Truthfully, it is highly recommended that you keep a close eye on your credit score by checking your report at least once each year. The Fair and Accurate Credit Transactions (FACT) Act states that all individuals are entitled to receive a free credit report annually. If you do not mind paying a few fees, it is also absolutely harmless to check your score more than once a year as well. Checking your credit score is essential to catching mistakes by the reporting agency and the symptoms of identity theft early, which in turn protects your credit score.
A Word of Caution
However, there is an important distinction that needs to be made between the types of inquiries that can be made on your credit report – which are soft inquiries and hard inquiries. If a business or lender has a legitimate reason to check your credit score, a hard inquiry will be listed on your credit report. Hard inquiries are notorious for temporarily damaging a credit score, because it indicates to other lenders that you may be in the process of seeking additional credit. While it is true that the inquiry can shave off five points, it’s nothing serious to worry about – these points can be earned back after just six months. Furthermore, taking a little hit to your credit score may be well worth it when you are filing for a needed loan. Just remember to complete all loan applications within two weeks when searching for a lending institution.

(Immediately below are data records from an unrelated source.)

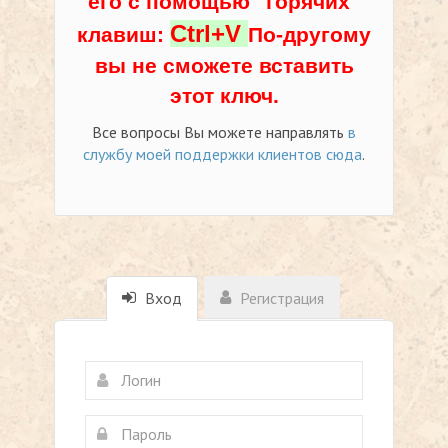
его с помощью "горячих"
Ctrl+V
клавиш:
По-другому
вы не сможете вставить
этот ключ.
Все вопросы Вы можете направлять
в
службу моей поддержки клиентов сюда
.
Вход
Регистрация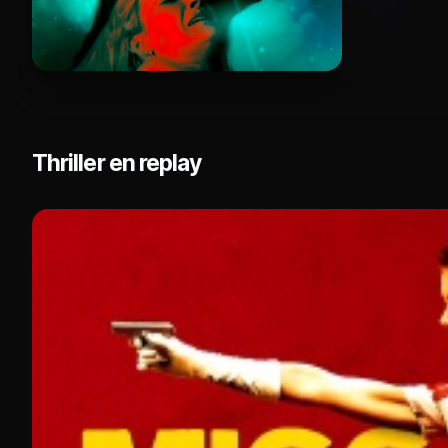
Thriller en replay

On the other hand, soft inquiries that are made into your credit report will not result in any points knocked off your score. While your own inquiry into your report counts as a soft inquiry, some companies and potential employers will also conduct soft inquiries. Instead of locating all of the same information listed on the hard inquiry though, companies will only see a very limited report with a soft inquiry. When you check your own score, you will be able to see the list of all soft inquiries that have been performed and your full report.
Overall, it is essential that you feel comfortable with freely checking your own credit report without living in fear of the score suddenly plummeting. Make sure to check your score at least once a year through the free credit reports you’re entitled to – you can request your report 100% free once a year at the official federally authorized site: Annualcreditreport.com – from all three reporting bureaus and report any serious errors you may find. Instead of hurting your score, it could potentially save your score from the disastrous effects of identity theft or institutional error.